Hubby and I celebrated our second anniversary yesterday. He gave me a card with a list of “Things a wife just knows.” Number two on the list is, “Meat is his favorite meal.” Truth.
He also gave me pearl earrings. That has nothing to do with this blog post, but I thought you should know.
I’ve never been a huge fan of pork, but I do like to try to change things up and do something a little different now and then. I know hubby gets bored with chicken, and you can only do so many things with ground beef, so here we are. Anyway, this recipe (another from Gina at skinnytaste.com) looked yummy.
The recipe called for bone-in pork chops, but I didn’t realize that until I got home from purchasing my boneless pork chops, so I just went with it. I started by seasoning with salt and pepper.
Melt some butter…
And put those chops in the butter to sizzle and brown up.
I knew the timing would be off since I was using boneless, but timing meat makes me nervous, so after I flipped them, I used a thermometer to try to approximate doneness. Not sure it worked real well.
Anyway, when the chops are done, toss in a whole bunch of chopped shallots. These are the homegrown ones from my Aunt.

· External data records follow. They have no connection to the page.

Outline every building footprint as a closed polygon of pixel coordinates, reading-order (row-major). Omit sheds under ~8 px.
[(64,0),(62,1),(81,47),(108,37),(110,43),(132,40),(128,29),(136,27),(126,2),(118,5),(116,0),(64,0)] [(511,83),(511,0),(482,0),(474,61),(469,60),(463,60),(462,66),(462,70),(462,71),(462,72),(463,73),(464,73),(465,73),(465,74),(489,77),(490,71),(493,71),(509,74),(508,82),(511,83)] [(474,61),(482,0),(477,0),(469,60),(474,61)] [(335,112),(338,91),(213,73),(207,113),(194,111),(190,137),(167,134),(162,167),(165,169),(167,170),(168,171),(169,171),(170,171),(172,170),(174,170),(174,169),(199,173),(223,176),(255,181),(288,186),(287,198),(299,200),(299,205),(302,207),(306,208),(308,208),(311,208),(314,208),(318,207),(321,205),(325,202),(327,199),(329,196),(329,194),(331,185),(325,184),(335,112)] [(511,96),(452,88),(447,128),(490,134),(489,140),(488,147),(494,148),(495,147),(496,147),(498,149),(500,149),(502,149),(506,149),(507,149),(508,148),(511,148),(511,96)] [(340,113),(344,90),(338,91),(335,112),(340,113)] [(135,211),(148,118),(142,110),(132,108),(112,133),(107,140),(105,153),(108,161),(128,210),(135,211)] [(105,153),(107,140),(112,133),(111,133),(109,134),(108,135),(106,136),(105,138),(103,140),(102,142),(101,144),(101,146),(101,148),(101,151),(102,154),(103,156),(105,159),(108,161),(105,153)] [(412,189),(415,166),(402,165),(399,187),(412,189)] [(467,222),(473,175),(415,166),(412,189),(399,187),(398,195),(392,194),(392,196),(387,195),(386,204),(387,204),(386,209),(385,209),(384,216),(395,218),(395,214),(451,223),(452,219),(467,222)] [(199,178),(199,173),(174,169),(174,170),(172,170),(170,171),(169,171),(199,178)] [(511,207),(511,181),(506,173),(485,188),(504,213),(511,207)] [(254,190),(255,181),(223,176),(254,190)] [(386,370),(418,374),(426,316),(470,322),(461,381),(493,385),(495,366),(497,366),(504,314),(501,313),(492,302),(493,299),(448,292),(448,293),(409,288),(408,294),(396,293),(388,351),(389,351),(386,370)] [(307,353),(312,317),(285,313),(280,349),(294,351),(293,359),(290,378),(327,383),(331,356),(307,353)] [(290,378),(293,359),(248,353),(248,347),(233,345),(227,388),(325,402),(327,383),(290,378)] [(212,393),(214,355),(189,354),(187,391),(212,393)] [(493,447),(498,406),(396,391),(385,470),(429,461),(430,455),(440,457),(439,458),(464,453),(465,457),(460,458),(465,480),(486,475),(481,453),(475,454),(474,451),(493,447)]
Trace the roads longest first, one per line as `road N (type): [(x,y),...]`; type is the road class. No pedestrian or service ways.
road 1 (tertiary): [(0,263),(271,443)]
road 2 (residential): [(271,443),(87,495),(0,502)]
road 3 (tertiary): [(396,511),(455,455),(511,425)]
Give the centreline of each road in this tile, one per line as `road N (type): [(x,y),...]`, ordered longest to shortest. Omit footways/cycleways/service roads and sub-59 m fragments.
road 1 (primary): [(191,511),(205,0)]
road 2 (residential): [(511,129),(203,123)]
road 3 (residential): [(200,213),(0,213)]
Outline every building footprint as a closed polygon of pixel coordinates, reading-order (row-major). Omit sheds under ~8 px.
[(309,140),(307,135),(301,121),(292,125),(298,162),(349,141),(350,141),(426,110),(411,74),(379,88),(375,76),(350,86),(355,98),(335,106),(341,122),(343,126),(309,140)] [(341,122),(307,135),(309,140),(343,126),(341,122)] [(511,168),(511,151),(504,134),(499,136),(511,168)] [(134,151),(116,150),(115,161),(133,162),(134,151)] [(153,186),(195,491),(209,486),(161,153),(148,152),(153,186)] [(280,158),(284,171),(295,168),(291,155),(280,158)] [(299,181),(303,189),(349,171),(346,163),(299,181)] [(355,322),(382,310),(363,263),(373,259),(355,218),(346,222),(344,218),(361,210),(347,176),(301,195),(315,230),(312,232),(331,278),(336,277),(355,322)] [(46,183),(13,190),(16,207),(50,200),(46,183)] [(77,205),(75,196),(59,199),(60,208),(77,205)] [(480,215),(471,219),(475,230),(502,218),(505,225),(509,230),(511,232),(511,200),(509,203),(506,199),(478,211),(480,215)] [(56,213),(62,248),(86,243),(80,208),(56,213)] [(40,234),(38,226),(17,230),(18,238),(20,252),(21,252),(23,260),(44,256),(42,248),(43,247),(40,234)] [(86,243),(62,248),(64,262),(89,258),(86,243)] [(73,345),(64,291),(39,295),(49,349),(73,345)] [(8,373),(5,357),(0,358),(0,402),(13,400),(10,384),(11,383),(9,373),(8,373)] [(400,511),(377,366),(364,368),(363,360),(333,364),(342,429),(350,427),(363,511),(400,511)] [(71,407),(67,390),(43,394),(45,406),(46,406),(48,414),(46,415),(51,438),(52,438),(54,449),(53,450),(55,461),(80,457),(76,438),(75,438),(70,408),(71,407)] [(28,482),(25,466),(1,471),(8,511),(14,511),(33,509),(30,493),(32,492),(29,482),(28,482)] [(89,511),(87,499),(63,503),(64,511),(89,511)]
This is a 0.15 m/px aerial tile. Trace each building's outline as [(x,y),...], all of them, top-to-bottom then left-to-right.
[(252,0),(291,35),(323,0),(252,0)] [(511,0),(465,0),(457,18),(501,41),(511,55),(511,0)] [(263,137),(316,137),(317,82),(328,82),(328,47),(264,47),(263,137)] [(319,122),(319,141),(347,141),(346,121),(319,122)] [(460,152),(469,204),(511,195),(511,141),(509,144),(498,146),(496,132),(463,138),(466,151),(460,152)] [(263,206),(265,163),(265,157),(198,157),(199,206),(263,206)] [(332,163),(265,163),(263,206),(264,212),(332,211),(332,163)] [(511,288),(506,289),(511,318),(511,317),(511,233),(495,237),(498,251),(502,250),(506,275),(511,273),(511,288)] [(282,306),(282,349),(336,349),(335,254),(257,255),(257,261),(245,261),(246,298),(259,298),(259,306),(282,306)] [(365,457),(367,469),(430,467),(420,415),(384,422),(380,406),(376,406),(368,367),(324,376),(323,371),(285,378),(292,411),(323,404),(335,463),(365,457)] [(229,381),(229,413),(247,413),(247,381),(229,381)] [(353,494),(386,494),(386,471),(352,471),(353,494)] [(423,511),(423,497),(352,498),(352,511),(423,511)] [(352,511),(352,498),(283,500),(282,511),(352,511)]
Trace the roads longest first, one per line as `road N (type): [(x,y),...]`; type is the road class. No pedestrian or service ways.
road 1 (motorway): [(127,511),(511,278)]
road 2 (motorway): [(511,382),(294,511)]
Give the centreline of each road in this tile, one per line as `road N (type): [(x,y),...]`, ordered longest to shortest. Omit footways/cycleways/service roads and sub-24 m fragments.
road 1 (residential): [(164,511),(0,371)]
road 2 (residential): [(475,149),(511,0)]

After a couple minutes, add some chicken broth. This will help get all that pork flavor off of the pan and into the sauce!
Then I added some Dijon mustard and dried parsley (because I forgot to pick up fresh).
Mmm, starting to smell yummy!
Finally, I added sliced mushrooms and some salt and pepper.
Just let it cook for a few minutes, until the mushrooms are done. And that’s it! To serve, put a pork chop on a plate and top with some of the mushroom sauce.
I served myself the chop that had the thermometer in it, and I think that was the driest one because all the juices leaked out. My impressions that night were that the pork was okay and the mushroom sauce was delicious.
But I had a leftover chop the next day, and I realized that that one was much better, even though it was nuked! So I guess I did all right. Seriously, though, my favorite part was the mushroom and shallot sauce. Even if you leave out the mushrooms, I still think it’s worth making. The tang from the Dijon mixed with the shallots and chicken broth? Oh yes. Yummy.